Governor Andrew M. Cuomo today unveiled the 8th proposal of the 2018 State of the State: New York will take legal action to halt a rail operator's plan to store thousands of railcars indefinitely in the Adirondack Park. The move represents the first step in a series of aggressive actions the state is taking to stop Iowa Pacific Co.'s outrageous plan in its tracks, and preserve New York's constitutionally-protected land.
"The Adirondack Park is home to some of the world's most pristine forest lands, which powers its tourism economy, and we will not stand by and allow it to be used as a commercial dumping ground," Governor Cuomo said. "New York is prepared to exhaust all legal options to end this practice once and for all, and to help ensure the natural resources of the North Country are protected from blight and from harm."
The New York State Department of Environmental Conservation is filing a petition for waivers and exemptions with the federal Surface Transportation Board to support the state's filing of an application for 'adverse abandonment.' In addition, the state is calling on Berkshire Hathaway, owners of the Union Tank Car Company, which owns the cars being stored, to stop this plan and protect one of the nation's greatest natural treasures.

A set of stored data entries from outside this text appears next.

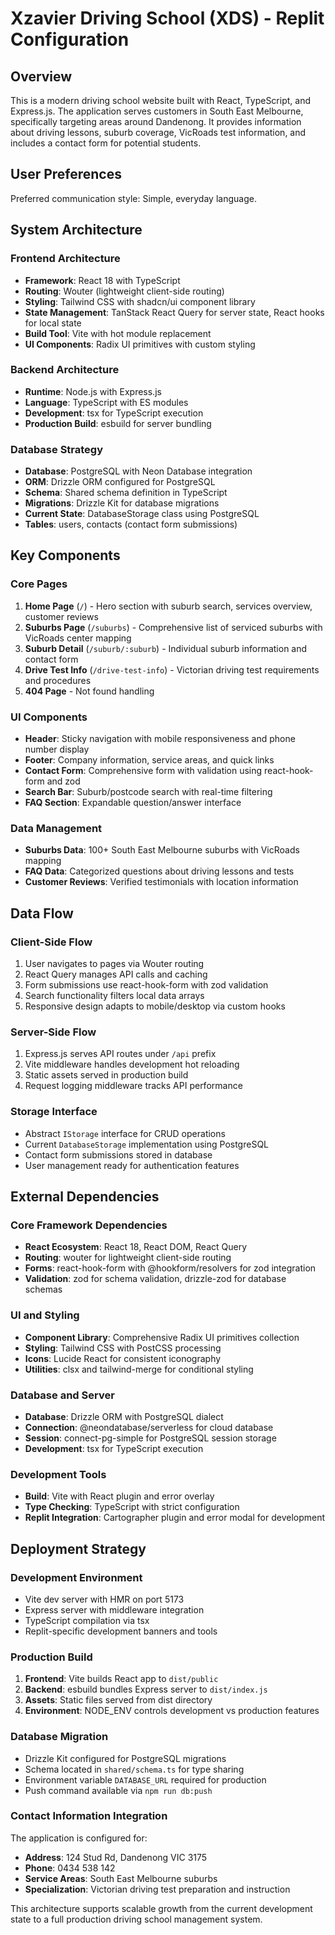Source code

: # Xzavier Driving School (XDS) - Replit Configuration

## Overview

This is a modern driving school website built with React, TypeScript, and Express.js. The application serves customers in South East Melbourne, specifically targeting areas around Dandenong. It provides information about driving lessons, suburb coverage, VicRoads test information, and includes a contact form for potential students.

## User Preferences

Preferred communication style: Simple, everyday language.

## System Architecture

### Frontend Architecture
- **Framework**: React 18 with TypeScript
- **Routing**: Wouter (lightweight client-side routing)
- **Styling**: Tailwind CSS with shadcn/ui component library
- **State Management**: TanStack React Query for server state, React hooks for local state
- **Build Tool**: Vite with hot module replacement
- **UI Components**: Radix UI primitives with custom styling

### Backend Architecture
- **Runtime**: Node.js with Express.js
- **Language**: TypeScript with ES modules
- **Development**: tsx for TypeScript execution
- **Production Build**: esbuild for server bundling

### Database Strategy
- **Database**: PostgreSQL with Neon Database integration
- **ORM**: Drizzle ORM configured for PostgreSQL
- **Schema**: Shared schema definition in TypeScript
- **Migrations**: Drizzle Kit for database migrations
- **Current State**: DatabaseStorage class using PostgreSQL
- **Tables**: users, contacts (contact form submissions)

## Key Components

### Core Pages
1. **Home Page** (`/`) - Hero section with suburb search, services overview, customer reviews
2. **Suburbs Page** (`/suburbs`) - Comprehensive list of serviced suburbs with VicRoads center mapping
3. **Suburb Detail** (`/suburb/:suburb`) - Individual suburb information and contact form
4. **Drive Test Info** (`/drive-test-info`) - Victorian driving test requirements and procedures
5. **404 Page** - Not found handling

### UI Components
- **Header**: Sticky navigation with mobile responsiveness and phone number display
- **Footer**: Company information, service areas, and quick links
- **Contact Form**: Comprehensive form with validation using react-hook-form and zod
- **Search Bar**: Suburb/postcode search with real-time filtering
- **FAQ Section**: Expandable question/answer interface

### Data Management
- **Suburbs Data**: 100+ South East Melbourne suburbs with VicRoads mapping
- **FAQ Data**: Categorized questions about driving lessons and tests
- **Customer Reviews**: Verified testimonials with location information

## Data Flow

### Client-Side Flow
1. User navigates to pages via Wouter routing
2. React Query manages API calls and caching
3. Form submissions use react-hook-form with zod validation
4. Search functionality filters local data arrays
5. Responsive design adapts to mobile/desktop via custom hooks

### Server-Side Flow
1. Express.js serves API routes under `/api` prefix
2. Vite middleware handles development hot reloading
3. Static assets served in production build
4. Request logging middleware tracks API performance

### Storage Interface
- Abstract `IStorage` interface for CRUD operations
- Current `DatabaseStorage` implementation using PostgreSQL
- Contact form submissions stored in database
- User management ready for authentication features

## External Dependencies

### Core Framework Dependencies
- **React Ecosystem**: React 18, React DOM, React Query
- **Routing**: wouter for lightweight client-side routing
- **Forms**: react-hook-form with @hookform/resolvers for zod integration
- **Validation**: zod for schema validation, drizzle-zod for database schemas

### UI and Styling
- **Component Library**: Comprehensive Radix UI primitives collection
- **Styling**: Tailwind CSS with PostCSS processing
- **Icons**: Lucide React for consistent iconography
- **Utilities**: clsx and tailwind-merge for conditional styling

### Database and Server
- **Database**: Drizzle ORM with PostgreSQL dialect
- **Connection**: @neondatabase/serverless for cloud database
- **Session**: connect-pg-simple for PostgreSQL session storage
- **Development**: tsx for TypeScript execution

### Development Tools
- **Build**: Vite with React plugin and error overlay
- **Type Checking**: TypeScript with strict configuration
- **Replit Integration**: Cartographer plugin and error modal for development

## Deployment Strategy

### Development Environment
- Vite dev server with HMR on port 5173
- Express server with middleware integration
- TypeScript compilation via tsx
- Replit-specific development banners and tools

### Production Build
1. **Frontend**: Vite builds React app to `dist/public`
2. **Backend**: esbuild bundles Express server to `dist/index.js`
3. **Assets**: Static files served from dist directory
4. **Environment**: NODE_ENV controls development vs production features

### Database Migration
- Drizzle Kit configured for PostgreSQL migrations
- Schema located in `shared/schema.ts` for type sharing
- Environment variable `DATABASE_URL` required for production
- Push command available via `npm run db:push`

### Contact Information Integration
The application is configured for:
- **Address**: 124 Stud Rd, Dandenong VIC 3175
- **Phone**: 0434 538 142
- **Service Areas**: South East Melbourne suburbs
- **Specialization**: Victorian driving test preparation and instruction

This architecture supports scalable growth from the current development state to a full production driving school management system.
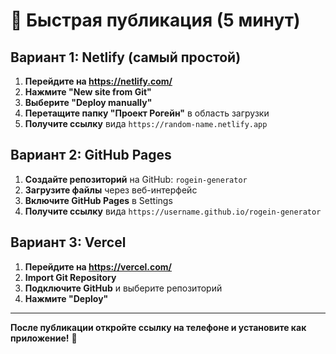 # 🚀 Быстрая публикация (5 минут)

## Вариант 1: Netlify (самый простой)

1. **Перейдите на https://netlify.com/**
2. **Нажмите "New site from Git"**
3. **Выберите "Deploy manually"**
4. **Перетащите папку "Проект Рогейн"** в область загрузки
5. **Получите ссылку** вида `https://random-name.netlify.app`

## Вариант 2: GitHub Pages

1. **Создайте репозиторий** на GitHub: `rogein-generator`
2. **Загрузите файлы** через веб-интерфейс
3. **Включите GitHub Pages** в Settings
4. **Получите ссылку** вида `https://username.github.io/rogein-generator`

## Вариант 3: Vercel

1. **Перейдите на https://vercel.com/**
2. **Import Git Repository**
3. **Подключите GitHub** и выберите репозиторий
4. **Нажмите "Deploy"**

---

**После публикации откройте ссылку на телефоне и установите как приложение!** 📱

In the letter, DEC demands that Saratoga & North Creek Railway immediately cease and desist receiving and storing any future railcars on the Tahawus Branch, and remove existing stored railcars, until a decision regarding this application is rendered by the federal Surface Transportation Board. All state-owned land within the Adirondack Park is Forest Preserve land and is kept protected in accordance with the will of the New York's voters since 1894 pursuant to the state's constitution. It is to be kept "forever wild," in recognition of the importance of preserving and protecting its irreplaceable aesthetic beauty and natural resources.
"We urge the Surface Transportation Board to act quickly and allow New York to put a stop to this ill-conceived plan to mothball unused railcars in the middle of an American treasure," said DEC Commissioner Basil Seggos. "Through Governor Cuomo's leadership, we continue to make significant progress in protecting and managing the Adirondack Park from various environmental threats, and we cannot allow the storage of these railcars to set back our efforts."
The Tahawus rail track runs through the Adirondack Park from North Creek in Warren County along the Upper Hudson and Boreas rivers, to the Tahawus Mine in Essex County. Earlier this fall, Iowa Pacific Holdings announced that it can no longer afford to maintain its railroad tracks, and that it plans to store up to 2,000 railcars owned by third parties on the spur for 10 years to generate revenues for track maintenance and rail operation costs. Both Warren and Essex counties have passed resolutions objecting to this proposed storage. In spite of mounting opposition, railcars began to be delivered to the Tahawus Branch for storage in October of this year. DEC estimates there are already 75 cars stored on the Tahawus Branch.
The Tahawus Branch was originally intended to facilitate the transportation of freight from the former mine. In 2012, the Saratoga & North Creek Railway, a subsidiary of Iowa Pacific Holdings, was authorized by the Surface Transportation Board to become a common carrier for freight along this line. DEC originally objected to Iowa Pacific's application for the railway to resume these operations. However, Iowa Pacific emphasized the employment, environmental, and energy benefits that would be created through the operation of a freight line, and committed that in the event it sought to discontinue service, upon abandonment it would designate the railroad right of way for use as a trail under the terms and conditions of the National Trails Act. In addition, Iowa Pacific agreed to allow the use of snowmobiles on its right of way during the winter. As a result, DEC withdrew its objections to Iowa Pacific's application to use the Tahawus Branch for freight. However, Iowa Pacific's operations have never satisfied these objectives nor fulfilled its commitment to provide for snowmobile use.
DEC's initial support for a freight line on the Tahawus Branch through the Forest Preserve was intended to provide an environmentally sound alternative to truck traffic, foster economic development, as well as recreational opportunities for snowmobile use. DEC never intended, nor agreed, that Iowa Pacific should turn this corridor in the pristine, forever wild wilderness of the Adirondack Park into a commercial disposal site.
The Adirondack Park is approximately 6 million acres of public and private land, nearly half of which belongs to the people of New York State. It is the largest parkland in the continental United States.